Schack von Staffeldt (28 March 1769 – 28 December 1826) or Adolph Wilhelm Schack von Staffeldt was a Danish author of two collections of poetry. He is famous for "being late", publishing his collection of poetry intended to introduce Romanticism in Denmark a year after his younger rival, Adam Oehlenschläger did it. Staffeldt was not held in high regard in his own time but is acknowledged as one of the most important Romantic Danish poets by later generations.

== Life and career ==
Staffeldt was born in Gartz on Rügen in 1769. The son of an immigrant German, he had hoped to be the first to introduce the dawning German Romanticism in Danish literature. Staffeldt underwent a military education at the cadet academy but one of his teachers, W. H. F. Abrahamson stirred the young man's interest in literature. As a lieutenant he studied at the Georg-August Universität in Göttingen in 1791–1793. After a few years back in Denmark, he travelled again, seeking inspiration from prominent philosophers such as Herder, Schiller, Kant, and Schelling. He was thus well prepared for his literary breakthrough but Adam Oehlenschläger, who was ten years younger and had an intuitive talent for literature, published a Romanticist collection before Staffeldt was able to do it. When his collection came out a year later, he was deemed an epigone. Furthermore, Staffeldt was critical of Norse mythology which he thought of as a puppet play, a stance which did not help ensure a favourable reception either.

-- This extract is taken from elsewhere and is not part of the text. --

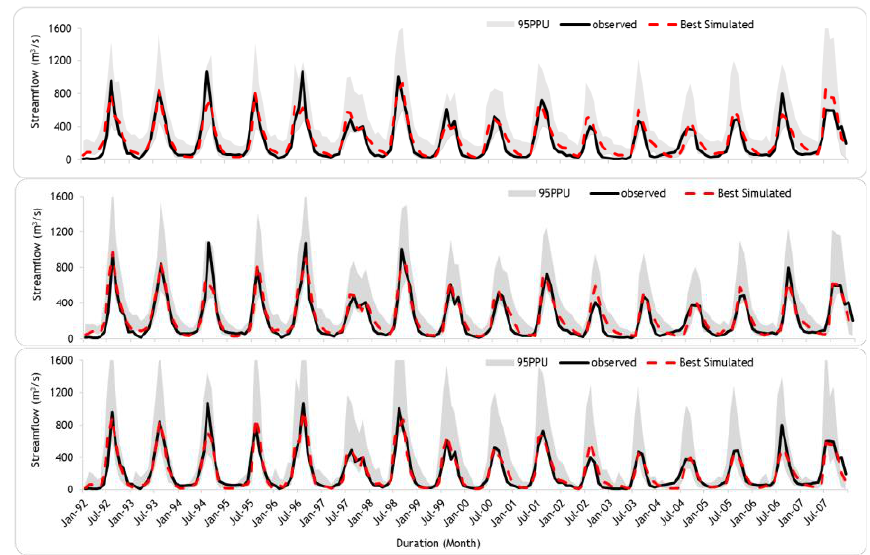
Figure 8. Top-down orientation of observed and best-simulated flows with their 95% confidence level of the subbasin segmentations of 4, 8, and 30, respectively, at the Abelti watershed.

Unlike his younger rival, Staffeldt did, however, demonstrate a deeper understanding of Romanticist philosophy and a strong ability to turn the idea of a fundamental split between ideas and phenomena into what is, according to Brandes, poetry of "imperishable beauty". Staffeldt's German origins were noted in the nationalist atmosphere in the middle of the 19th century but as Brandes noted: "we Danes should not blame Staffeldt for preferring our language to his own".

Staffeldt is a philosophical poet but the poems in his second collection, Nye Digte (1808, literally: New Poems) are also full of observations of the natural surroundings. The book did, however, not receive much attention and Staffeldt gave up poetry to work as a prefect in the duchies. He worked in Cismar from 1810 and was appointed in Schleswig in 1813 where he died in 1826.

He only published poetry but did also work as a playwright. His plays just needed the "final touch of Donatello's chisel", he noted. Staffeldt was reassessed by J. L. Heiberg and Georg Brandes who despite antipathy towards Romanticism understood and valued Staffeldt's contributions. In 2006, Staffeldt's poem, "Indvielsen" (The Initiation) was included in the Danish Culture Canon.